Lo scuola-padrone tentò di tenerli nei buon spiriti; il fatto ora era
che il tempo era venuto loro tutti si restrinsero dai due anni lunghi di
separazione, per su a questa volta loro non era stato diviso mai un singolo
giorno; ma nessuno di loro l'ammetterebbe. Il più tardi crebbe il più
Oyvind abbattuto divenne; lui fu costretto per andare fuori a recuperare il suo
calma un piccolo.
Era ora e là imbrunisca era suoni strani nell'aria. Oyvind
rimasto stando in piedi sulla porta-passo che guarda fisso diretto verso l'alto. Dal sopracciglio del
rupe lui sentì poi il suo proprio nome chiamato, piuttosto leggermente; era nessuno
inganno, per lui fu ripetuto due volte. Lui guardò su e debolmente
distinto una forma femmina acquattandosi tra gli alberi e guardando
in giù.
"Chi è?" chiesto lui.
"Io sento Lei sta andando via", detto una voce bassa, "così io dovevo venire a Lei
e dice buono-da, come Lei non verrebbe a me."
"Caro io! È che Lei, Marit? Io verrò su a Lei."
"No, preghi non faccia. Io ho aspettato così lungo, e se Lei viene io dovrei avere
ancora aspettare più da molto; nessuno sa dove sono io ed io devo affrettare casa."
"Era gentile di Lei per venire", disse lui.

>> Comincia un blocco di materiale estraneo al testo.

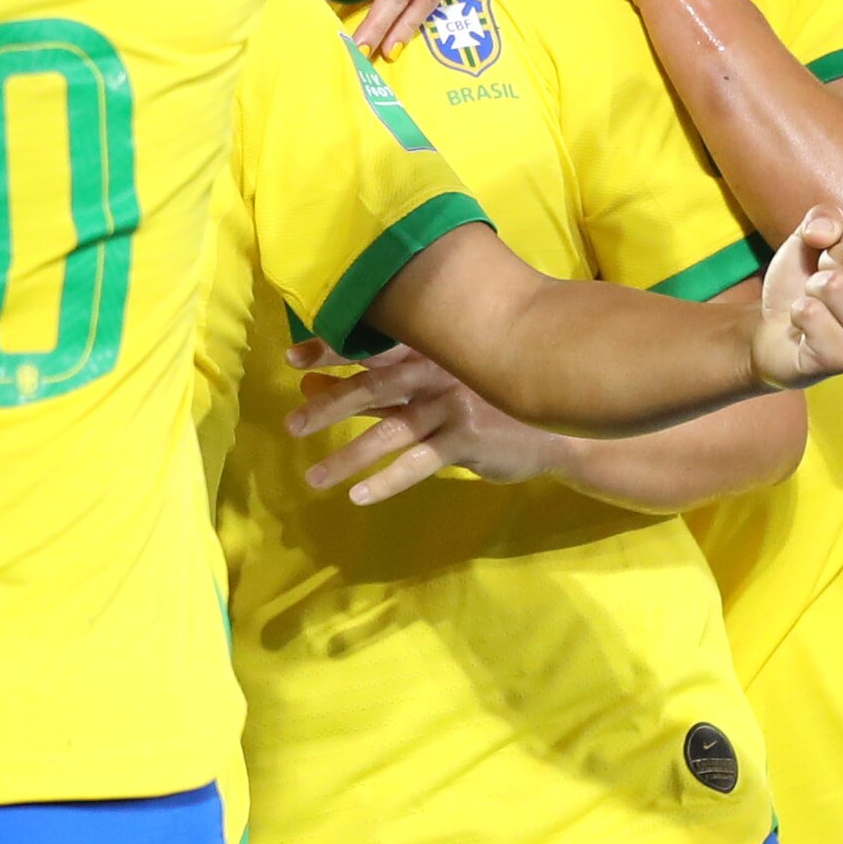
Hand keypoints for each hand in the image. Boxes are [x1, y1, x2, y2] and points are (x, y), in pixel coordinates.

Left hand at [285, 344, 566, 507]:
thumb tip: (312, 381)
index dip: (330, 350)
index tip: (291, 359)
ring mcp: (451, 405)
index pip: (370, 347)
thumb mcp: (429, 385)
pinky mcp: (466, 439)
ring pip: (389, 432)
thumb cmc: (482, 400)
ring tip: (314, 478)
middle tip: (292, 426)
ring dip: (348, 457)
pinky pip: (417, 464)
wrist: (550, 425)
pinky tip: (359, 496)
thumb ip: (376, 383)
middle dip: (328, 405)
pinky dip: (386, 481)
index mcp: (425, 350)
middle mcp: (436, 371)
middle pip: (372, 387)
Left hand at [743, 203, 842, 388]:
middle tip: (821, 285)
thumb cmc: (805, 280)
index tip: (834, 258)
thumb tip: (823, 233)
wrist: (775, 329)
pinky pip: (811, 313)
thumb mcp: (812, 237)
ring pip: (834, 284)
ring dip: (810, 291)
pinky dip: (796, 313)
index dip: (840, 237)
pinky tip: (804, 326)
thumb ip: (825, 217)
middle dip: (824, 263)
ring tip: (815, 305)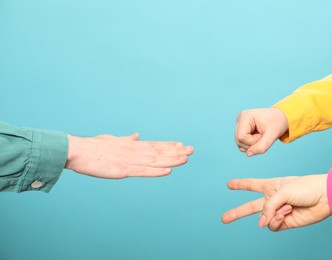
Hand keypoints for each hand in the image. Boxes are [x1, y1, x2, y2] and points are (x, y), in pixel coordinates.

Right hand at [65, 133, 193, 177]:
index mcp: (130, 145)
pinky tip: (168, 170)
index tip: (181, 145)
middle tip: (192, 150)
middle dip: (175, 151)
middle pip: (158, 151)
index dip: (168, 145)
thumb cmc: (92, 147)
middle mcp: (133, 151)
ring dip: (171, 159)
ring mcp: (128, 160)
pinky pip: (142, 171)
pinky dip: (156, 171)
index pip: (153, 145)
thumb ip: (126, 139)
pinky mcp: (122, 170)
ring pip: (154, 160)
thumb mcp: (112, 140)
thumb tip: (137, 135)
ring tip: (185, 158)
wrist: (76, 151)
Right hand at [221, 174, 331, 230]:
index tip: (229, 184)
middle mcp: (272, 199)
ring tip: (285, 209)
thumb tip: (261, 223)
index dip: (239, 185)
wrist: (324, 197)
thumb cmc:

"Io non potevo nascere a Lei abbia permesso così, Oyvind; noi abbiamo saputo ognuno
altro siccome noi eravamo bambini."
"Sì; noi abbiamo."
"Ed ora noi non abbiamo parlato all'un l'altro per metà un anno."
"No; noi non abbiamo."
"Noi dividemmo così stranamente anche, quella durata."
"Noi facevamo. Io penso che io devo venire su a Lei!"